Oregon Territory Council
- In office 1852–1855
- Constituency: Umpqua County, Douglas County & Jackson County counties

Delegate to the Oregon Constitutional Convention
- In office 1857
- Constituency: Umpqua County

Personal details
- Born: February 8, 1797 Monroe County, Illinois
- Died: April 21, 1890 (aged 93) Malheur County, Oregon
- Party: Whig

= Levi Scott (Oregon politician) =

American politician

Levi Scott (1797–1890) was a politician in the Oregon Territory of the United States in the 1850s. A native of Illinois, he was a captain during the Cayuse War, helped lay the Applegate Trail, served in the Oregon Territorial Legislature, and in 1857 was a member of the Oregon Constitutional Convention. Scott also founded Scottsburg, Oregon, and is the namesake of several natural features in Southern Oregon.

==Early life==
Levi Scott was born on February 8, 1797, in what would become the state of Illinois. He was married and had two children, and by 1844, he had moved to Iowa and was living in Burlington. In May 1844, Levi and his son John Scott (b. 1828) immigrated to what was then Oregon Country and settled near Dallas, Oregon.

==Political career==
In 1846, Scott, along with his son, as well as Jesse Applegate, Lindsay Applegate, and others, set off to create a southern route into the Willamette Valley. The route authorized by the Provisional Government of Oregon would travel southwest from Fort Hall and cross the Rogue Valley and Umpqua Valley before turning north to the Willamette Valley settlements. This Southern Route has become known as the Applegate Trail.

**Actions to take**.
• a. Translate this sentence from the Levi Scott article into Spanish: "Levi Scott was born on February 8, 1797, in what would become the state of Illinois."
• b. Carry on the Levi Scott article, starting after its final sentence about the Applegate Trail.
The lines that come after this have no connection to the Levi Scott article.

**Provided information**.
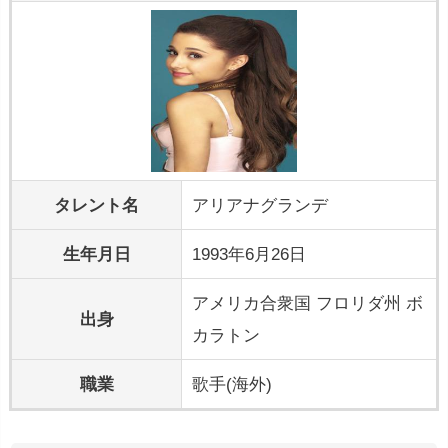
タレント名
アリアナグランデ
生年月日
1993年6月26日
アメリカ合衆国 フロリダ州 ボ
出身
カラトン
職業
歌手(海外)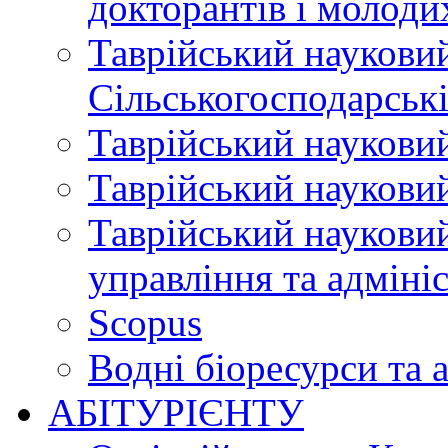
докторантів і молоди
Таврійський науковий
Сільськогосподарські
Таврійський науковий
Таврійський науковий
Таврійський науковий
управління та адміні
Scopus
Водні біоресурси та 
АБІТУРІЄНТУ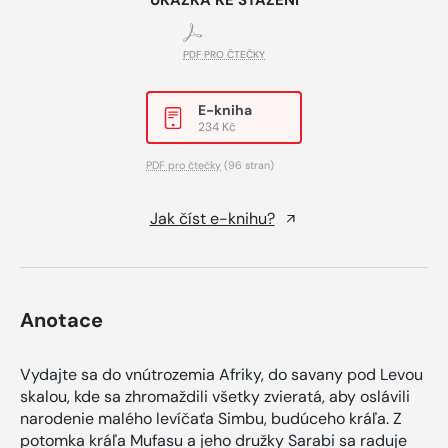
UKÁZKA KE STAŽENÍ
PDF PRO ČTEČKY
E-kniha
234 Kč
PDF pro čtečky
(96 stran)
Jak číst e-knihu?
Anotace
Vydajte sa do vnútrozemia Afriky, do savany pod Levou
skalou, kde sa zhromaždili všetky zvieratá, aby oslávili
narodenie malého levíčaťa Simbu, budúceho kráľa. Z
potomka kráľa Mufasu a jeho družky Sarabi sa raduje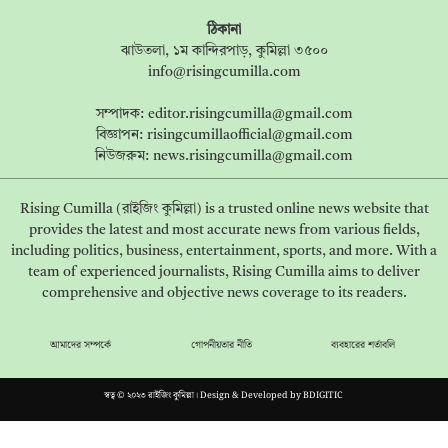
ঠিকানা
ঝাউতলা, ১ম কান্দিরপাড়, কুমিল্লা ৩৫০০
info@risingcumilla.com
সম্পাদক:
editor.risingcumilla@gmail.com
বিজ্ঞাপন:
risingcumillaofficial@gmail.com
নিউজরুম:
news.risingcumilla@gmail.com
Rising Cumilla (রাইজিং কুমিল্লা) is a trusted online news website that
provides the latest and most accurate news from various fields,
including politics, business, entertainment, sports, and more. With a
team of experienced journalists, Rising Cumilla aims to deliver
comprehensive and objective news coverage to its readers.
আমাদের সম্পর্কে
গোপনীয়তার নীতি
ব্যবহারের শর্তাবলি
স্বত্ব © ২০২৩ রাইজিং কুমিল্লা। Design & Developed by
BDIGITIC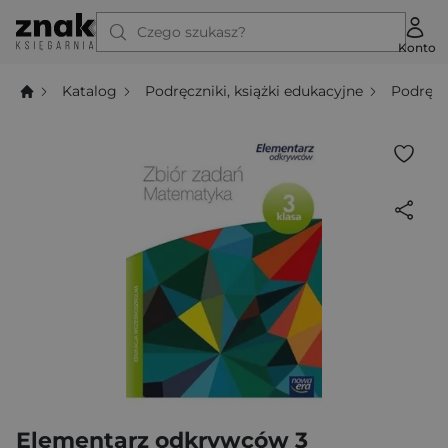
Czego szukasz?
Konto
Katalog
Podręczniki, książki edukacyjne
Podręcz
Elementarz odkrywców 3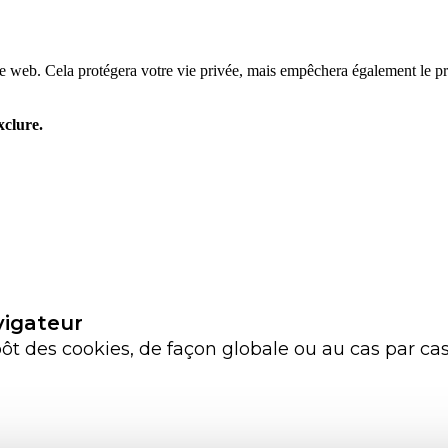
vigateur
t des cookies, de façon globale ou au cas par ca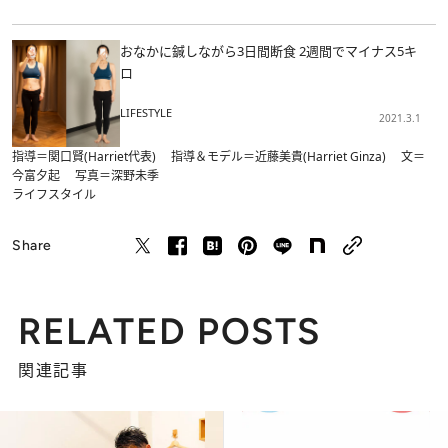
おなかに鍼しながら3日間断食 2週間でマイナス5キ
ロ
LIFESTYLE
2021.3.1
指導＝関口賢(Harriet代表) 指導＆モデル＝近藤美貴(Harriet Ginza) 文＝
今富夕起 写真＝深野未季
ライフスタイル
Share
RELATED POSTS
関連記事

**Written responses**.
• a. Levi Scott nació el 8 de febrero de 1797 en lo que llegaría a ser el estado de Illinois.

• b.
During the Cayuse War, Scott was made a captain and was responsible for sending dispatches for the Provisional Government south to California. Following his involvement in the war, he settled in 1848 along Elm Creek in Douglas County, Oregon, with the valley named Scotts Valley in his honor. In 1850, Scott founded Scottsburg, Oregon, along the Umpqua River.

Scott then entered the political field when he was elected to the Oregon Territorial Legislature in 1852. He represented three southern counties, Umpqua, Douglas, and Jackson as a Whig in the upper chamber Council. Scott won re-election twice, serving through the 1854-55 session. He returned to politics briefly in 1857 as a delegate to the Oregon Constitutional Convention. Scott represented Umpqua County as an Anti-Democrat.

==Later life and legacy==
He died in Malheur County, Oregon, in the Southeastern part of the state on April 21, 1890. In addition to the town, valley, and mountains named after him, including Scott Mountain in Douglas County and, in 1946, Mount Scott, the highest peak in Crater Lake National Park within Southern Oregon..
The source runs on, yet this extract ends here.